I need help with my code. I want to get 10 random numbers every time it rolls and it can't have duplicated, this is my code:
for(let j = 1; j <= 21; j++) {
const number = (Math.floor((Math.random() * j) + 1))
const genNumber = array.indexOf(number);
if (genNumber === -1) {
array.push(number);
}
}
I have no idea how I can get exactly 10 numbers every time, anyway it can be written with js or jquery it doesnt metter for me. Hope I can get help here.

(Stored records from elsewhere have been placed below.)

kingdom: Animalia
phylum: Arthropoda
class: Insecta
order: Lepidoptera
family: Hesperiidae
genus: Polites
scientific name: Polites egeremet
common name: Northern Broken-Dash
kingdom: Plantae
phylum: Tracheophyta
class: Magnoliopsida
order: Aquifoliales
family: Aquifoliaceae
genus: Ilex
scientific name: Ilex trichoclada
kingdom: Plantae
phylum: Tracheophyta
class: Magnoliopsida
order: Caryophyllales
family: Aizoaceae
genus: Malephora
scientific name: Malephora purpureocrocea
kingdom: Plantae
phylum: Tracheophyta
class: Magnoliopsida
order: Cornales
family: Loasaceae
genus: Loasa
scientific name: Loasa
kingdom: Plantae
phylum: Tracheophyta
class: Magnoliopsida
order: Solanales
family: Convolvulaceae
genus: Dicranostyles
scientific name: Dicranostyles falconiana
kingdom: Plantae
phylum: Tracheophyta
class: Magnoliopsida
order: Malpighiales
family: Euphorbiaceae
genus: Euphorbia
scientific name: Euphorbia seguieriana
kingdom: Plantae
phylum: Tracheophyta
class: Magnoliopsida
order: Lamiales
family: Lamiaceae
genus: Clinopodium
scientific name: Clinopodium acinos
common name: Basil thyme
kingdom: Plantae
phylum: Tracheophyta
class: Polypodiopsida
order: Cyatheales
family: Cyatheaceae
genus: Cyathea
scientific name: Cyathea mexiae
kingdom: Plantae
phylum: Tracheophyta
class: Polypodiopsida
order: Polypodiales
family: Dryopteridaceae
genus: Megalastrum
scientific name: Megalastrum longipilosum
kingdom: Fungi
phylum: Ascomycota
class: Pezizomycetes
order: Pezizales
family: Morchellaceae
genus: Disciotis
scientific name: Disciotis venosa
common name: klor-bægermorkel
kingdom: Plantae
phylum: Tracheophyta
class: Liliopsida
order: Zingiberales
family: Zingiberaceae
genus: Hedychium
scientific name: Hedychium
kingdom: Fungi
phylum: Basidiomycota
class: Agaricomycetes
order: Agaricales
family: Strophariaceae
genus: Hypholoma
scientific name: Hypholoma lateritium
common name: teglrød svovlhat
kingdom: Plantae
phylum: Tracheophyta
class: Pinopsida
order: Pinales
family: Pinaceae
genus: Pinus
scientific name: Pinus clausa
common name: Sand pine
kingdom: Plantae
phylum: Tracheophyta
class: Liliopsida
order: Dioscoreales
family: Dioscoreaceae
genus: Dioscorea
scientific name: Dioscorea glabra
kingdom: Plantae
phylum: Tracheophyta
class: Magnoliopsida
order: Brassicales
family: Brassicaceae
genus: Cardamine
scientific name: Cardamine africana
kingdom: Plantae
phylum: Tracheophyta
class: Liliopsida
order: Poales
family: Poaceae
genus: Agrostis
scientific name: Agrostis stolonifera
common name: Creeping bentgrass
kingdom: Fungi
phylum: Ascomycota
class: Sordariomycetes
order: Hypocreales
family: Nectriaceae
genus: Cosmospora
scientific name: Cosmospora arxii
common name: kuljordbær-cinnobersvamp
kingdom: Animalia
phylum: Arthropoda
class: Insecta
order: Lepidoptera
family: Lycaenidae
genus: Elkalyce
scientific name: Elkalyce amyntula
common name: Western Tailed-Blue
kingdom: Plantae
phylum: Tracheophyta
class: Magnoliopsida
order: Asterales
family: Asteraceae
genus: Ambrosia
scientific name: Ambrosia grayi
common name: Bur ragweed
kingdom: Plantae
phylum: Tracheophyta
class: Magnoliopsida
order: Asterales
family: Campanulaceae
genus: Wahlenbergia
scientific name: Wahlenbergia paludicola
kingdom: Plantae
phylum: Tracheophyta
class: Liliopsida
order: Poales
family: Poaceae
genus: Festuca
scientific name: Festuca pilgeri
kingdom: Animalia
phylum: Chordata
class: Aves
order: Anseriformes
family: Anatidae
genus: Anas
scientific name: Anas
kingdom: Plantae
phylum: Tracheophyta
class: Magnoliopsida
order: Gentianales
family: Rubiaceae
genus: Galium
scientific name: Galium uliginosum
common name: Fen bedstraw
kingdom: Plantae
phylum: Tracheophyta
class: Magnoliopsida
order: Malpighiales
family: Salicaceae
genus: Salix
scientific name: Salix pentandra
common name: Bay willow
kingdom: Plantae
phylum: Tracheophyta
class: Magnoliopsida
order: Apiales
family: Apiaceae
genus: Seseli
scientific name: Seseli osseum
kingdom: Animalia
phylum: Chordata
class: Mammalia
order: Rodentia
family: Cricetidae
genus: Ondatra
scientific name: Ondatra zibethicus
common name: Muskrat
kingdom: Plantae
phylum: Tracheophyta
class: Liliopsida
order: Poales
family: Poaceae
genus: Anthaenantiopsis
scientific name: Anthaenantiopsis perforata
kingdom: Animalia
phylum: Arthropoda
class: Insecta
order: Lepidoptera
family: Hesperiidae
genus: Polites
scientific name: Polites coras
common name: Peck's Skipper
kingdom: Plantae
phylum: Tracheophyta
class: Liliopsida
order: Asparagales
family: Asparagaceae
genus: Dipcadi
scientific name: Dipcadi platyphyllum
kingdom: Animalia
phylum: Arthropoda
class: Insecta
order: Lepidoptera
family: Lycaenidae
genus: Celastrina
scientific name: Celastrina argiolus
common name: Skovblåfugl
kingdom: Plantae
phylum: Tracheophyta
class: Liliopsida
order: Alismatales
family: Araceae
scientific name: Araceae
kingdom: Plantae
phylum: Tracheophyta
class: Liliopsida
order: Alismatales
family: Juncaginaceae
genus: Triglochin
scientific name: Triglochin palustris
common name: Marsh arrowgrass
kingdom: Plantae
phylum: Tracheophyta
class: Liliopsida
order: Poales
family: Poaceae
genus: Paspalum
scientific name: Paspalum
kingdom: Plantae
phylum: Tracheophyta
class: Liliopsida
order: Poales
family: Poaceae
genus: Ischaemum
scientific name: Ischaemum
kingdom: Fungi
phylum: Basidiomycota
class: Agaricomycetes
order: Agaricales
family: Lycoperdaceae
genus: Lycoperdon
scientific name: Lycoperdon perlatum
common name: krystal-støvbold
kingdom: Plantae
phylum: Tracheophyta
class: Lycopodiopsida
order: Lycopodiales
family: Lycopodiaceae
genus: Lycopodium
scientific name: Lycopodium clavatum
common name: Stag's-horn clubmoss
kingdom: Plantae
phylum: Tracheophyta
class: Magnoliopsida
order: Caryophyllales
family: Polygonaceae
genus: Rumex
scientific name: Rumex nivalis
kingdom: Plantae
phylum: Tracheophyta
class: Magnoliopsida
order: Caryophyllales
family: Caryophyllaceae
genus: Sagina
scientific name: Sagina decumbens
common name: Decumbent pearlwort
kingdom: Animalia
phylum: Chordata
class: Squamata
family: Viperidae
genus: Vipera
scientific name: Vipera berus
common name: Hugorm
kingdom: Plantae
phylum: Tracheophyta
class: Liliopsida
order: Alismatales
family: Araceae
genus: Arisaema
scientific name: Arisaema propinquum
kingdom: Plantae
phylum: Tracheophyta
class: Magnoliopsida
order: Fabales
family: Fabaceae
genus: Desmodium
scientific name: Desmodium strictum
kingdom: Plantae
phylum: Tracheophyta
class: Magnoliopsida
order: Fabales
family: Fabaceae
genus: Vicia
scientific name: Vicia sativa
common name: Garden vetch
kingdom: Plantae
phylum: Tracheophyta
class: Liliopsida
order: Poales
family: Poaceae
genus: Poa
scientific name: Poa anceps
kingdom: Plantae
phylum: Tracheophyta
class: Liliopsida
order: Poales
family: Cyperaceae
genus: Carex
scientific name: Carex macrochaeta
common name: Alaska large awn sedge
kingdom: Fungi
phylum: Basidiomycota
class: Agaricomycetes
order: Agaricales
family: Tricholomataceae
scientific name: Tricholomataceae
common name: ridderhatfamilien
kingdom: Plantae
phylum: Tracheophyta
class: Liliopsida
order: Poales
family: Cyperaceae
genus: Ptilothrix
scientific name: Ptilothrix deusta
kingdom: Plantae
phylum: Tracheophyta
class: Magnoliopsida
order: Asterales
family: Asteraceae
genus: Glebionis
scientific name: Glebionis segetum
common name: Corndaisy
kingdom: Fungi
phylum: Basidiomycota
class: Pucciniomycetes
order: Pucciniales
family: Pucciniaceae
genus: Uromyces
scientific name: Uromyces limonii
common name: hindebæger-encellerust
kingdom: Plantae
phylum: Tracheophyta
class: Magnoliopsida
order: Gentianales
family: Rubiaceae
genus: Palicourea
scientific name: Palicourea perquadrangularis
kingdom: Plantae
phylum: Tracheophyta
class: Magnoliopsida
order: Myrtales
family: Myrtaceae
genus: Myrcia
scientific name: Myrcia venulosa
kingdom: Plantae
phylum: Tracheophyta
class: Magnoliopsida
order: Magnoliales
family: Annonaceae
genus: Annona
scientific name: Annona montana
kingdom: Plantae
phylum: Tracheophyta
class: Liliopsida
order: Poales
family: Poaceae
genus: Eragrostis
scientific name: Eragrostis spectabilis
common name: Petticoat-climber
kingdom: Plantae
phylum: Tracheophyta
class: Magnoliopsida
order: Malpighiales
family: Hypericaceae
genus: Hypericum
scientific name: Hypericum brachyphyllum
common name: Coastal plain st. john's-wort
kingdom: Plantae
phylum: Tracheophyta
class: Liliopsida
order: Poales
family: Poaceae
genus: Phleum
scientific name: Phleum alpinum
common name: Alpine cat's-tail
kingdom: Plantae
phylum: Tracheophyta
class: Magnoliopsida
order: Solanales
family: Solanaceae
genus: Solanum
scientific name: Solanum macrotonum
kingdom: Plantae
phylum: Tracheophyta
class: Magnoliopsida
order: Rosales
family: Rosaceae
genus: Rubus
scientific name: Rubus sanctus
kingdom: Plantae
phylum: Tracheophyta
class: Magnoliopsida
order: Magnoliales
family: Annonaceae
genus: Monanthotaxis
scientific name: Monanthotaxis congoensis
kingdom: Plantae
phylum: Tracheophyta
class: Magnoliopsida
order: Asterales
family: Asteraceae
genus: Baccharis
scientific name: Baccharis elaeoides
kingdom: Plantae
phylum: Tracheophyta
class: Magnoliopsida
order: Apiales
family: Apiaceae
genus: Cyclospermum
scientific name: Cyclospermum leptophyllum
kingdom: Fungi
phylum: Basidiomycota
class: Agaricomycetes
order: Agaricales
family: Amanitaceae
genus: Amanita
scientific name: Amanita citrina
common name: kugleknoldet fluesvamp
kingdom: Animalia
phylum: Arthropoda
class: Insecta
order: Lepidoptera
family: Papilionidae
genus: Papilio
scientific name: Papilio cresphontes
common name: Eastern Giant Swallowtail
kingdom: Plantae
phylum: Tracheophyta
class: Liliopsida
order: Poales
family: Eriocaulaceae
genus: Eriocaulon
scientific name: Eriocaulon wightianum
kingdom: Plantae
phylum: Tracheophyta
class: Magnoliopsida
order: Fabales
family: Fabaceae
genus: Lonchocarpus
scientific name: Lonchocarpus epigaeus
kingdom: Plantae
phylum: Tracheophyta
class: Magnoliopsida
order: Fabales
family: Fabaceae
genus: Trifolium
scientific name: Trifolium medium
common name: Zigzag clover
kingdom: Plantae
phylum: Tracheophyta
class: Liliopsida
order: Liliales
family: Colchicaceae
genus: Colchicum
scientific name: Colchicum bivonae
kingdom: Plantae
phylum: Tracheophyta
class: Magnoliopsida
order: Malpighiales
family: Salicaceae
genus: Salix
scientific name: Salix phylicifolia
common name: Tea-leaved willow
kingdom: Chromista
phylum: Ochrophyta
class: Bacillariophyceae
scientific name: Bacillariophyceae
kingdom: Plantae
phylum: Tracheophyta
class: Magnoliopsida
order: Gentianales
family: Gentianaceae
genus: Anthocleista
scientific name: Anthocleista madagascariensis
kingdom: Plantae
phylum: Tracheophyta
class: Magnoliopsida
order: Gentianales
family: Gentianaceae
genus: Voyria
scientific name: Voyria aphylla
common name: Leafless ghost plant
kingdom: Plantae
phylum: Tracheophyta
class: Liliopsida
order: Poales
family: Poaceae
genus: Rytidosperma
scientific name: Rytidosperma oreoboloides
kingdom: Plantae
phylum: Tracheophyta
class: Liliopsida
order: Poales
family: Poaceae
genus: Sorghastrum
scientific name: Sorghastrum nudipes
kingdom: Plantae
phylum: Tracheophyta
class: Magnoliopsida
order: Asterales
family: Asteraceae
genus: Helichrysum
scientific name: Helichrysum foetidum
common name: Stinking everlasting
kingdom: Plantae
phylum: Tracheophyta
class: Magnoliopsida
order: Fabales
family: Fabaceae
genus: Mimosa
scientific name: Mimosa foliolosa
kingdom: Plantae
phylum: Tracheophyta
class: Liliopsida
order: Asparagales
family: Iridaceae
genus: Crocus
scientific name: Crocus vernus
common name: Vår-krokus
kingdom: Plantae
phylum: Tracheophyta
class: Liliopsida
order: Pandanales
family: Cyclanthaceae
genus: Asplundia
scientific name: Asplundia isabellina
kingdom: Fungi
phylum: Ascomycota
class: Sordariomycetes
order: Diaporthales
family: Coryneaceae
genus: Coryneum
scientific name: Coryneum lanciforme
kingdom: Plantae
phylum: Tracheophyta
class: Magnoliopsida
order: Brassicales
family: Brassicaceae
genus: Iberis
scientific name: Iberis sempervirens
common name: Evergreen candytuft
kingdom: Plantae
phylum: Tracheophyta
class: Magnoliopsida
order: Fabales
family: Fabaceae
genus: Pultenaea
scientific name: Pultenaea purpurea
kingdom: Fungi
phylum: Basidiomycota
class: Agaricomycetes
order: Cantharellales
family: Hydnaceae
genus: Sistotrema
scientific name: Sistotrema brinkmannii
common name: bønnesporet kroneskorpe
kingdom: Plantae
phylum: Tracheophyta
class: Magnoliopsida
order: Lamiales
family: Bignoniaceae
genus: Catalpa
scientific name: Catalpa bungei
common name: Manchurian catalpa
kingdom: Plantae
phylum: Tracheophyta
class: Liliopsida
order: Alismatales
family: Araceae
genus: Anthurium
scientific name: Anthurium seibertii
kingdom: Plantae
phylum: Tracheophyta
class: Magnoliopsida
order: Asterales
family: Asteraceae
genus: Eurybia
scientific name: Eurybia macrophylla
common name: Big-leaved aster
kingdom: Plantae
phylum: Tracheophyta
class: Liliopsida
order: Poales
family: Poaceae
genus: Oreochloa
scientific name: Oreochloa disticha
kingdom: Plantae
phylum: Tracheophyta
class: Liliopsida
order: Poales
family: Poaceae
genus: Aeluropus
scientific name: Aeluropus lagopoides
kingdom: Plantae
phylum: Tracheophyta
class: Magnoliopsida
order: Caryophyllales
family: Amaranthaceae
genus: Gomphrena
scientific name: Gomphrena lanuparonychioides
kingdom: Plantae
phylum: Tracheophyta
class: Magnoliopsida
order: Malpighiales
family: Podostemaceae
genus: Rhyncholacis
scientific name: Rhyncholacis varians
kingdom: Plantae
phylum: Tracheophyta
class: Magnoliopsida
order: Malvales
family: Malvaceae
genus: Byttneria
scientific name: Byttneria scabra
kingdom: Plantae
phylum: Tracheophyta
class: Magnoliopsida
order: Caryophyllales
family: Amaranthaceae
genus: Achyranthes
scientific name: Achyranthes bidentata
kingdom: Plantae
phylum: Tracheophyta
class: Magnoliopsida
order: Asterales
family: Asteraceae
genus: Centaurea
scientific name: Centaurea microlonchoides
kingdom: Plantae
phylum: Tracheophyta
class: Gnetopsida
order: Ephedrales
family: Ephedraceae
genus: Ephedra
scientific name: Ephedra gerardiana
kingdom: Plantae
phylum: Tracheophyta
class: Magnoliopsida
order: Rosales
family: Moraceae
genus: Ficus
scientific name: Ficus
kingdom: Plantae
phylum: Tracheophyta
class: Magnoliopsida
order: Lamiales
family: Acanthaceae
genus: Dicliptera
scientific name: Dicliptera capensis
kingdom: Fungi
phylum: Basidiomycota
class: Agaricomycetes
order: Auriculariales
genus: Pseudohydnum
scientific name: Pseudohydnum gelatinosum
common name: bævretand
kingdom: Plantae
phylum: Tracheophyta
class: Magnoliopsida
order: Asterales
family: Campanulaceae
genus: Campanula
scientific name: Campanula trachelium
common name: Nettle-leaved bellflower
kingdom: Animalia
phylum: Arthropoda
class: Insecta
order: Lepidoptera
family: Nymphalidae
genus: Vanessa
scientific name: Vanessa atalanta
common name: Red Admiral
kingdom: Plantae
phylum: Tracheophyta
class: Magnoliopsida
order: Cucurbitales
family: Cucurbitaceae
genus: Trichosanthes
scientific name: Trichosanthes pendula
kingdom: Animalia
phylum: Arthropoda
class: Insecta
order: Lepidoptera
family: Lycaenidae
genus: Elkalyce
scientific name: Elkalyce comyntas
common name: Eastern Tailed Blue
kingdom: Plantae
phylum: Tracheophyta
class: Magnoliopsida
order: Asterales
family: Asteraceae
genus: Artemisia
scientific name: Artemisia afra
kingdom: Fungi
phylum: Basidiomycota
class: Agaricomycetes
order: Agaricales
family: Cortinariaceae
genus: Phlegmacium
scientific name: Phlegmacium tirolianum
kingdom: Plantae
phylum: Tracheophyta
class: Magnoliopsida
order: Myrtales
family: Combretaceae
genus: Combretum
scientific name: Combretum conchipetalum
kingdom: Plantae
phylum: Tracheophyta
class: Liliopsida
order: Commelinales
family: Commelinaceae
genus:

I don't really understand what your code is intended to do, but to get exactly 10 unique random numbers I'd use a Set and loop until it's filled. I have no idea why you loop 21 times for 10 items though...
let s = new Set();
while (s.size < 10) {
s.add((Math.floor(Math.random() * 21 /* ??? */) + 1));
}
console.log([...s]);
You're almost there, but instead of using a for loop, use a while loop that continues as long as there are less than 10 things in the array:
const array = [];
const j = 21; // Pick numbers between 1 and 21 (inclusive)
while (array.length < 10) {
const number = (Math.floor((Math.random() * j) + 1))
const genNumber = array.indexOf(number);
if (genNumber === -1) {
array.push(number);
}
}
console.log(array);